(Items from a dataset)
====

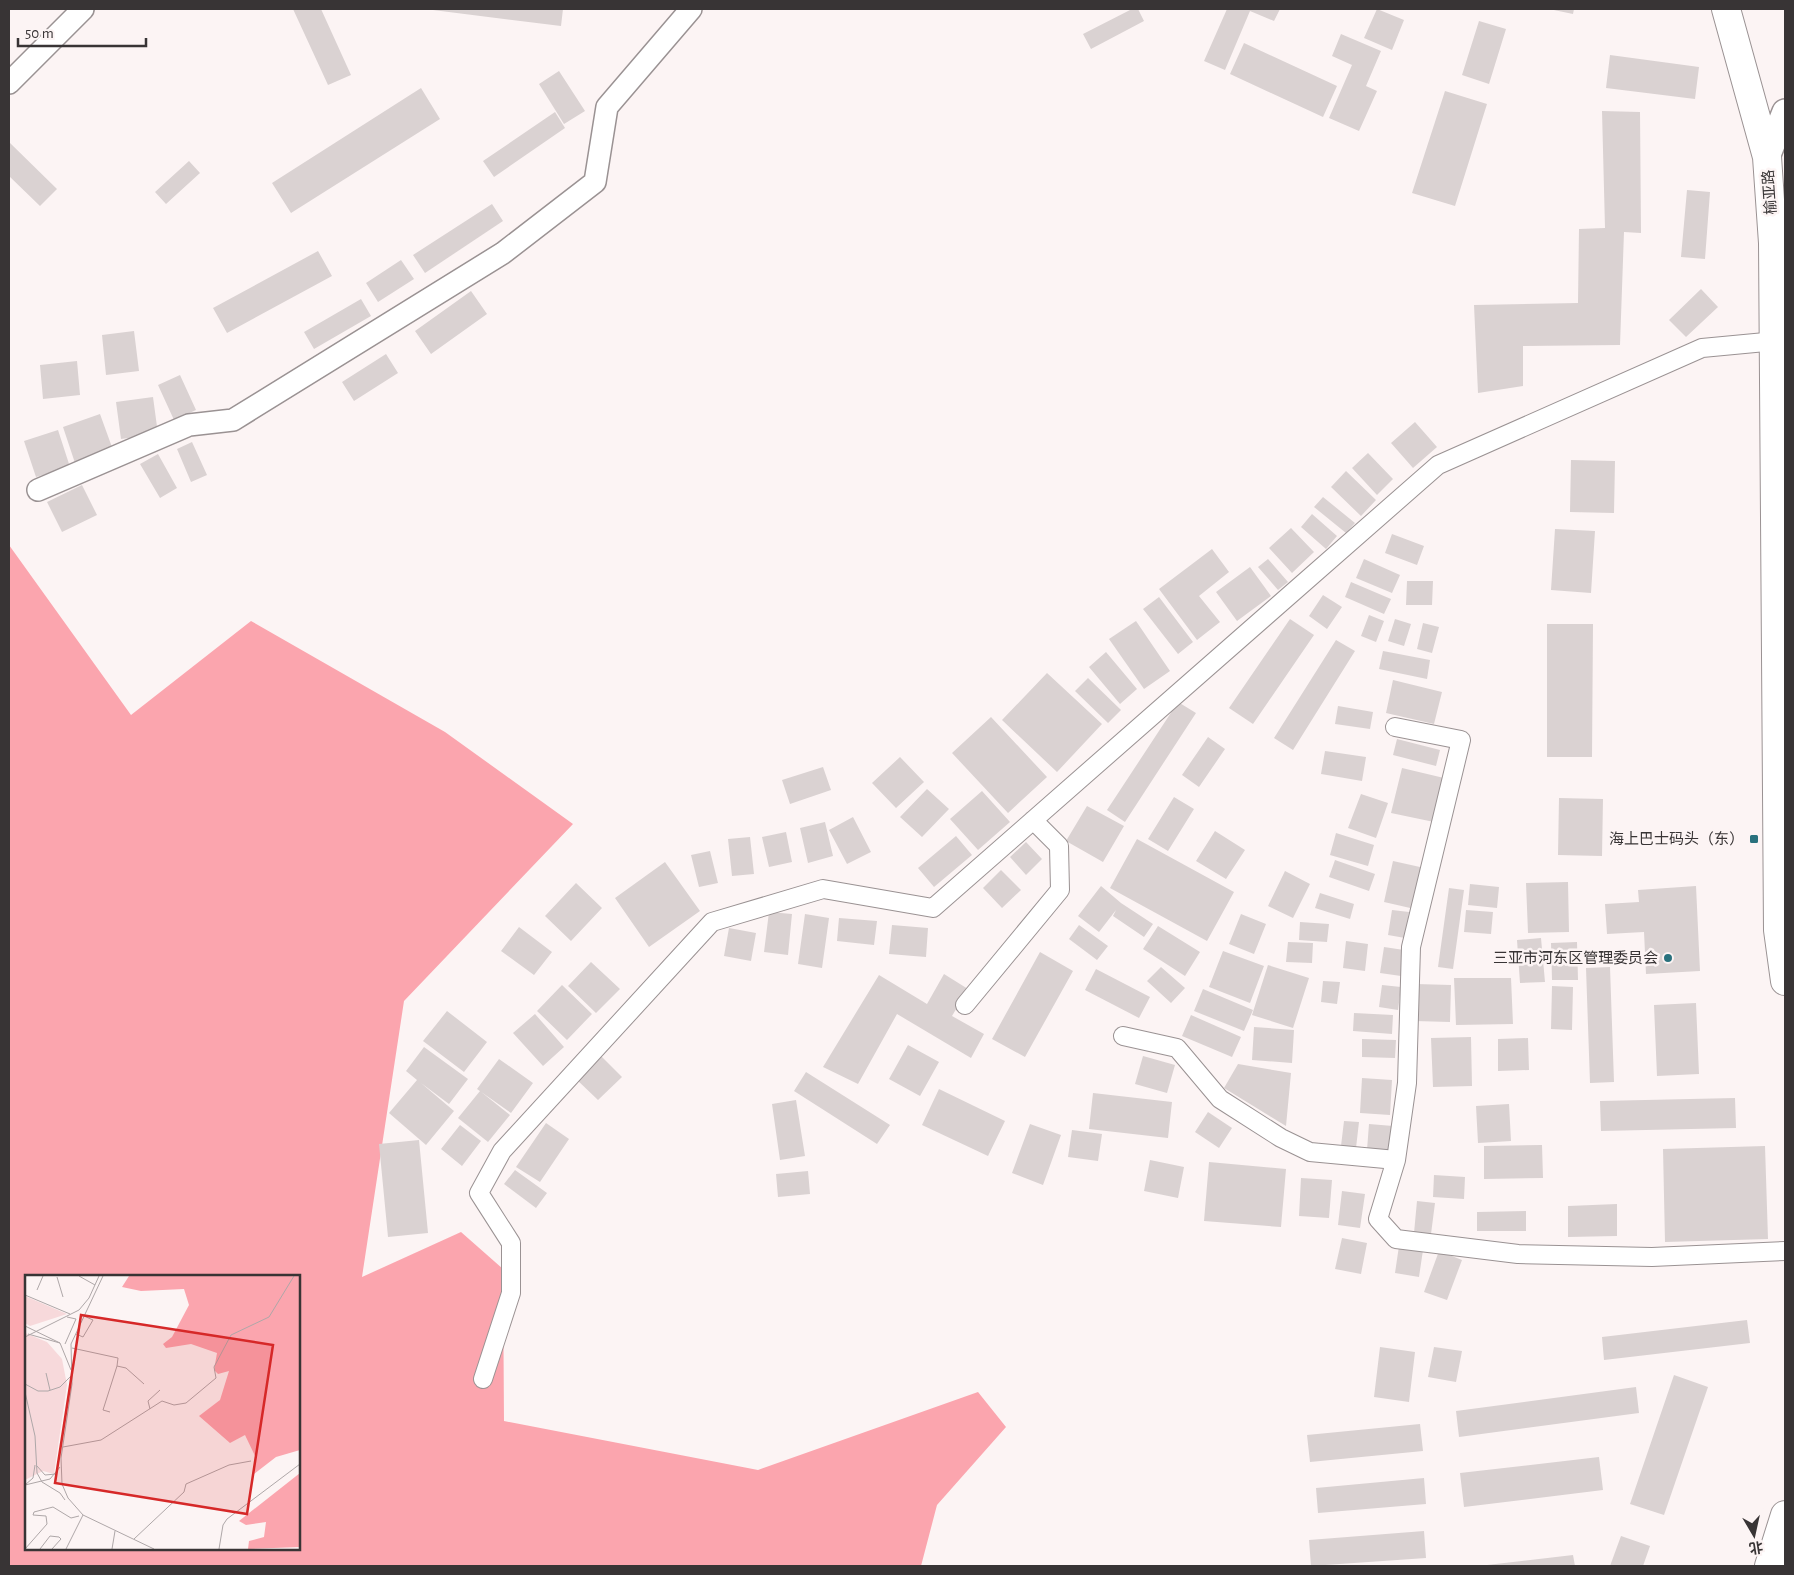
<svg xmlns="http://www.w3.org/2000/svg" width="1794" height="1575" font-family="'Alegreya Sans','Noto Sans SC',sans-serif">
<style>
.forest{fill:#fba5ae;fill-rule:evenodd}
.building{fill:#dad2d2}
.lines{fill:none;stroke-linecap:round;stroke-linejoin:round}
.minor-casing{stroke:#9a9293;stroke-width:20}
.tertiary-casing{stroke:#9a9293;stroke-width:24}
.secondary-casing{stroke:#9a9293;stroke-width:28}
.trunk-casing{stroke:#9a9293;stroke-width:30}
.minor{stroke:#fff;stroke-width:18}
.tertiary{stroke:#fff;stroke-width:21}
.secondary{stroke:#fff;stroke-width:25}
.trunk{stroke:#fff;stroke-width:28}
.poi-dot{fill:#29717d;stroke:#fcf4f4;stroke-width:2}
.labels{text-anchor:middle;dominant-baseline:central;stroke-width:5;stroke-linejoin:round;paint-order:stroke}
.street-label{font-size:15px;fill:#383435;stroke:#fcf4f4}
.poi-label{font-size:15px;fill:#383435;stroke:#fcf4f4;text-anchor:end}
.inset-road{fill:none;stroke:#aea7a8;stroke-width:1}
.view{fill:#d62828;fill-opacity:0.15;stroke:#d62828;stroke-width:2.5}
.inset-edge{fill:none;stroke:#383435;stroke-width:2.5}
</style>
<rect width="100%" height="100%" fill="#fcf4f4"/>
<path class="forest" d="M9,545L131,715L251,621L445,732L573,824L404,1001L362,1277L461,1232L503,1269L504,1421L758,1470L978,1392L1006,1427L937,1505L921,1566H9ZM26,1276H299V1549H26Z"/>
<path class="building" d="M293,9H321L351,75L328,85Z
M425,9H563L561,26Z
M1132,9H1138L1144,21L1091,49L1083,34Z
M1227,9H1280L1274,21L1250,11L1225,70L1204,61Z
M1377,9L1404,20L1392,50L1364,38Z
M1549,9H1574L1573,14Z
M1479,21L1506,29L1489,84L1462,75Z
M1341,34L1381,51L1366,86L1377,91L1359,131L1329,118L1352,65L1332,56Z
M1244,43L1337,86L1323,117L1230,74Z
M1610,55L1699,67L1695,99L1606,88Z
M559,71L585,111L564,124L539,84Z
M421,88L440,119L291,213L272,183Z
M1445,91L1487,104L1455,206L1412,193Z
M1602,111L1640,112L1641,233L1624,232L1620,345L1523,346V386L1478,393L1474,305L1578,303L1579,229L1605,228Z
M555,112L565,128L494,177L483,161Z
M9,142L57,189L40,206L9,176Z
M189,161L200,173L166,204L155,192Z
M1687,190L1710,192L1705,259L1681,257Z
M492,204L503,221L425,273L413,255Z
M318,251L332,276L227,333L213,308Z
M401,260L414,279L378,302L366,283Z
M1701,289L1718,307L1686,337L1669,320Z
M471,291L487,314L431,354L415,331Z
M361,299L371,316L314,349L304,332Z
M134,331L139,371L106,375L102,335Z
M386,354L398,373L354,401L342,382Z
M77,361L80,395L43,399L40,365Z
M180,375L196,410L174,420L158,385Z
M153,397L158,434L121,439L116,402Z
M100,414L113,450L75,463L63,427Z
M1415,422L1437,447L1413,468L1391,443Z
M58,430L70,467L36,477L24,441Z
M192,442L207,475L191,482L177,449Z
M1368,453L1393,479L1377,495L1352,468Z
M158,454L177,488L160,498L140,464Z
M1571,460L1615,461L1614,513L1570,512Z
M1346,471L1376,500L1361,516L1331,487Z
M82,485L97,515L62,532L47,502Z
M1323,497L1355,523L1346,533L1314,507Z
M1312,514L1337,536L1326,549L1301,527Z
M1291,528L1314,552L1292,573L1269,548Z
M1555,529L1595,531L1591,593L1551,590Z
M1392,534L1424,546L1417,565L1385,553Z
M1212,549L1229,572L1199,596L1220,622L1197,640L1159,589Z
M1268,559L1288,582L1278,590L1258,567Z
M1364,559L1400,575L1392,593L1356,578Z
M1250,567L1271,596L1237,621L1216,592Z
M1407,581H1433L1432,605H1406Z
M1351,582L1391,599L1384,614L1345,597Z
M1323,595L1342,607L1327,629L1309,616Z
M1159,597L1193,642L1178,654L1143,609Z
M1369,615L1384,621L1376,642L1361,636Z
M1290,619L1314,635L1253,724L1229,708Z
M1395,619L1411,624L1404,646L1388,641Z
M1136,621L1170,671L1144,689L1109,639Z
M1423,623L1439,627L1432,653L1417,649Z
M1547,624H1593L1592,757H1547Z
M1336,640L1355,651L1293,750L1274,738Z
M1383,651L1430,660L1427,679L1379,669Z
M1106,652L1137,689L1120,704L1089,667Z
M1047,673L1102,724L1057,772L1002,720Z
M1088,678L1121,710L1108,723L1075,691Z
M1393,680L1442,692L1434,724L1386,713Z
M1178,702L1196,713L1125,822L1107,810Z
M1338,706L1373,712L1370,729L1335,724Z
M991,717L1047,777L1008,813L952,753Z
M1208,737L1225,749L1199,787L1182,775Z
M1397,739L1440,750L1436,766L1393,755Z
M1325,751L1366,757L1362,781L1321,774Z
M900,757L924,782L896,808L872,783Z
M823,767L831,790L790,804L782,780Z
M1402,768L1444,778L1434,822L1391,813Z
M927,789L949,809L922,837L900,817Z
M982,791L1010,822L978,850L950,819Z
M1361,794L1388,803L1376,838L1348,828Z
M1174,797L1194,809L1168,851L1148,839Z
M1559,798L1603,799L1602,856L1558,855Z
M1087,806L1124,826L1103,862L1066,841Z
M853,817L871,852L847,864L829,830Z
M825,822L833,856L808,863L800,828Z
M1215,831L1245,850L1226,879L1196,861Z
M786,832L792,862L769,867L762,837Z
M1336,833L1374,845L1368,866L1330,855Z
M956,836L972,855L934,887L918,868Z
M750,837L754,874L732,876L728,839Z
M1137,839L1234,892L1207,941L1110,888Z
M1026,842L1042,859L1026,875L1010,857Z
M710,851L718,883L699,887L691,855Z
M1335,860L1375,874L1369,891L1329,877Z
M1393,861L1429,869L1419,910L1384,902Z
M665,862L700,911L649,947L615,898Z
M1001,870L1021,890L1002,908L983,888Z
M1285,871L1310,884L1293,918L1268,906Z
M1568,882L1569,932L1528,933L1526,883Z
M576,883L602,908L571,941L545,916Z
M1470,884L1499,887L1497,908L1468,905Z
M1101,886L1121,903L1153,924L1144,937L1113,916L1116,910L1099,932L1078,916Z
M1696,886L1700,971L1646,974L1644,932L1607,934L1605,904L1639,902L1638,890Z
M1449,888L1464,890L1453,969L1438,967Z
M1320,893L1354,904L1350,919L1315,908Z
M1392,910L1409,912L1405,938L1388,935Z
M1466,910L1493,912L1491,934L1464,932Z
M769,912L792,914L788,955L764,952Z
M805,914L829,918L822,968L798,964Z
M1241,914L1266,924L1254,954L1229,944Z
M839,918L877,921L874,945L837,941Z
M1300,922L1329,924L1327,942L1299,940Z
M892,925L928,928L926,957L889,954Z
M1079,925L1108,946L1097,960L1069,939Z
M1158,926L1200,952L1185,976L1143,949Z
M519,927L552,952L534,975L501,951Z
M729,928L756,933L751,961L724,956Z
M1541,938L1545,982L1520,983L1517,940Z
M1346,941L1368,944L1365,971L1343,968Z
M1288,942L1313,943L1312,963L1286,962Z
M1577,942L1578,980H1552L1551,943Z
M1384,947L1404,950L1401,976L1380,973Z
M1223,951L1264,966L1250,1003L1209,987Z
M1040,952L1073,971L1025,1057L992,1039Z
M591,962L620,989L596,1013L568,986Z
M1268,965L1309,978L1293,1028L1252,1015Z
M1161,967L1185,988L1171,1003L1147,981Z
M1610,967L1614,1082L1590,1083L1586,968Z
M1096,969L1150,997L1139,1018L1085,990Z
M944,974L968,989L952,1016L984,1034L971,1058L897,1014L858,1084L823,1067L879,975L927,1004Z
M1454,978H1511L1513,1024L1456,1025Z
M1323,981L1340,982L1337,1004L1321,1002Z
M1416,984L1451,985L1450,1022L1415,1021Z
M562,985L592,1014L567,1040L537,1011Z
M1382,985L1401,987L1398,1010L1379,1007Z
M1552,986L1573,987L1572,1030L1551,1029Z
M1203,989L1253,1010L1244,1031L1194,1011Z
M1696,1003L1699,1074L1657,1076L1654,1005Z
M447,1011L487,1042L464,1072L423,1041Z
M1354,1013L1393,1015L1392,1034L1353,1031Z
M535,1014L564,1047L543,1066L513,1033Z
M1191,1015L1241,1037L1232,1057L1182,1036Z
M1254,1027L1294,1030L1292,1063L1252,1060Z
M1471,1037L1472,1086L1433,1087L1431,1038Z
M1528,1038L1529,1070L1498,1071V1039Z
M1362,1039L1396,1040L1395,1058L1362,1057Z
M908,1045L939,1062L920,1096L889,1079Z
M424,1047L468,1079L449,1104L421,1083L454,1111L426,1145L389,1113L417,1080L406,1071Z
M599,1054L622,1077L598,1100L575,1078Z
M1143,1056L1175,1065L1167,1093L1135,1084Z
M499,1059L533,1083L511,1113L477,1089Z
M1238,1064L1291,1073L1286,1126L1224,1088Z
M806,1072L890,1125L877,1144L794,1091Z
M1362,1078L1392,1080L1390,1115L1360,1113Z
M939,1089L1005,1121L988,1156L922,1125Z
M480,1091L510,1115L488,1142L458,1118Z
M1093,1093L1172,1102L1168,1138L1089,1129Z
M1735,1098L1736,1128L1601,1131L1600,1101Z
M796,1100L805,1156L780,1160L772,1104Z
M1509,1104L1511,1141L1478,1143L1476,1106Z
M1208,1112L1232,1128L1219,1148L1195,1132Z
M1344,1121L1359,1122L1356,1148L1341,1146Z
M546,1123L569,1139L540,1182L516,1167Z
M1030,1124L1061,1135L1043,1185L1012,1173Z
M1369,1124L1393,1126L1391,1152L1367,1150Z
M460,1125L481,1141L462,1166L441,1149Z
M1072,1130L1102,1134L1098,1161L1068,1157Z
M419,1140L428,1233L388,1237L379,1144Z
M1542,1145L1543,1178L1484,1179V1146Z
M1765,1146L1768,1239L1665,1242L1663,1149Z
M1150,1160L1184,1167L1178,1198L1144,1191Z
M1209,1162L1286,1169L1281,1227L1204,1221Z
M515,1170L547,1193L536,1208L504,1184Z
M808,1171L810,1194L778,1197L776,1174Z
M1434,1175L1465,1177L1464,1199L1433,1197Z
M1301,1178L1332,1180L1329,1218L1299,1216Z
M1342,1191L1365,1194L1360,1228L1338,1225Z
M1417,1201L1435,1203L1431,1234L1414,1233Z
M1617,1204V1236L1568,1237V1206Z
M1526,1211V1231H1477V1212Z
M1342,1238L1367,1243L1361,1274L1335,1269Z
M1399,1246L1423,1250L1419,1277L1395,1273Z
M1439,1251L1462,1260L1447,1300L1424,1292Z
M1747,1320L1750,1343L1604,1360L1602,1337Z
M1380,1347L1415,1352L1409,1402L1374,1397Z
M1434,1347L1462,1351L1456,1382L1428,1377Z
M1674,1375L1708,1387L1664,1515L1630,1504Z
M1636,1387L1639,1413L1459,1437L1456,1411Z
M1420,1424L1423,1451L1310,1462L1307,1435Z
M1599,1457L1603,1490L1464,1507L1460,1473Z
M1424,1478L1426,1504L1318,1513L1316,1488Z
M1424,1531L1426,1558L1311,1566L1309,1540Z
M1621,1536L1650,1546L1643,1566H1610Z
M1573,1555L1575,1566H1487V1565Z"/>
<g class="lines">
<g class="minor-casing">
<path id="minor" d="M1395,727L1461,740L1411,947L1407,1083L1396,1160
M965,1005L1060,890L1059,846L1033,820
M1123,1036L1177,1048L1220,1099L1281,1138L1310,1152L1396,1160L1378,1219L1396,1239L1518,1254L1652,1257L1785,1251
M483,1379L511,1293V1243L479,1193L502,1151L712,922L823,889L933,908L1438,465L1702,348L1776,341"/>
</g>
<g class="tertiary-casing">
<path id="tertiary" d="M9,83L83,9
M38,490L189,425L233,420L503,253L595,182L607,107L691,9"/>
</g>
<g class="secondary-casing">
<path id="secondary" d="M1767,157L1785,112"/>
</g>
<g class="trunk-casing">
<path id="trunk" d="M1726,9L1767,157L1773,243L1778,930L1785,981
M1769,1566L1785,1515"/>
</g>
<use href="#minor" class="minor"/>
<use href="#tertiary" class="tertiary"/>
<use href="#secondary" class="secondary"/>
<use href="#trunk" class="trunk"/>
</g>
<g class="poi-dot">
<rect x="1749" y="834" width="10" height="10" rx="2.5"/>
<circle cx="1668" cy="958" r="5"/>
</g>
<g class="labels">
<g class="street-label">
<text transform="translate(1770 192) rotate(-94)">榆亚路</text>
</g>
<g class="poi-label">
<text x="1744" y="839">海上巴士码头（东）</text>
<text x="1658" y="958">三亚市河东区管理委员会</text>
</g>
</g>
<g transform="translate(25 1275)">
<rect width="275" height="275" fill="#fcf4f4"/>
<path d="M0,21L42,39L5,51L0,48ZM0,58L22,67L37,84L42,110L29,199L18,196L0,205Z" fill="#f7d9db"/>
<path d="M104,1H275V175L251,182L229,199L231,183L220,160L205,168L174,141L195,125L204,96L193,99L189,95L192,78L166,69L141,73L138,69L147,62L164,30L159,14L116,16L97,12ZM275,198V272L223,274L224,266L239,262L241,247L221,250L214,246Z" fill="#fba5ae"/>
<path class="inset-road" d="M54,1L70,10M78,1L46,69L47,109L36,183L37,209L43,223L58,240L129,274M32,2L38,22M12,15L18,1M0,20L45,39M0,51L35,68L46,95M3,59L35,68M51,59L58,62L68,45L59,41M0,62L54,35L64,23L74,1M40,69L51,44L42,42M47,73L93,83L92,91L101,93L119,109M21,98L25,115M0,109L13,116H23L35,112L47,100M0,117L10,161L12,198L17,207L35,218L40,225M125,134L123,126L135,115M85,137L78,135L92,91M38,172L76,165L137,126L149,130L161,128L191,103L189,92L206,60L244,42L269,1M12,191L20,200L31,199M0,210L25,204L35,192M0,210L8,203L10,190M109,264L159,217L161,209L204,190L226,186M0,274L22,249L21,241L8,240L9,237L28,232L46,243L54,241M15,274L25,261L34,262L36,264L27,274M41,274L58,240M87,274L90,256M194,274L198,250L202,244L275,189"/>
<path class="view" d="M56,40L248,70L222,239L30,208Z"/>
<rect width="275" height="275" class="inset-edge"/>
</g>
<rect width="1794" height="1575" fill="none" stroke="#383435" stroke-width="20"/>
<g transform="translate(1754 1535) rotate(171)" stroke="#fcf4f4" stroke-width="4" paint-order="stroke">
<path d="M0-4L9 19L0 12L-9 19Z" fill="#383435"/>
<text y="-8" font-size="14" font-weight="bold" text-anchor="middle" fill="#383435">北</text>
</g>
<path d="M18 38v8h128v-8" fill="none" stroke="#383435" stroke-width="2.5"/>
<text x="25" y="38" font-size="15" fill="#383435" stroke="#fcf4f4" stroke-width="4" paint-order="stroke">50 m</text>
</svg>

====

Your task for the entries above: copy exactly the span starting with the line with "M1617,1204V1236L1568,1237V1206Z" and going on through the line with "M1420,1424L1423,1451L1310,1462L1307,1435Z", both lines included, and nothing else.

M1617,1204V1236L1568,1237V1206Z
M1526,1211V1231H1477V1212Z
M1342,1238L1367,1243L1361,1274L1335,1269Z
M1399,1246L1423,1250L1419,1277L1395,1273Z
M1439,1251L1462,1260L1447,1300L1424,1292Z
M1747,1320L1750,1343L1604,1360L1602,1337Z
M1380,1347L1415,1352L1409,1402L1374,1397Z
M1434,1347L1462,1351L1456,1382L1428,1377Z
M1674,1375L1708,1387L1664,1515L1630,1504Z
M1636,1387L1639,1413L1459,1437L1456,1411Z
M1420,1424L1423,1451L1310,1462L1307,1435Z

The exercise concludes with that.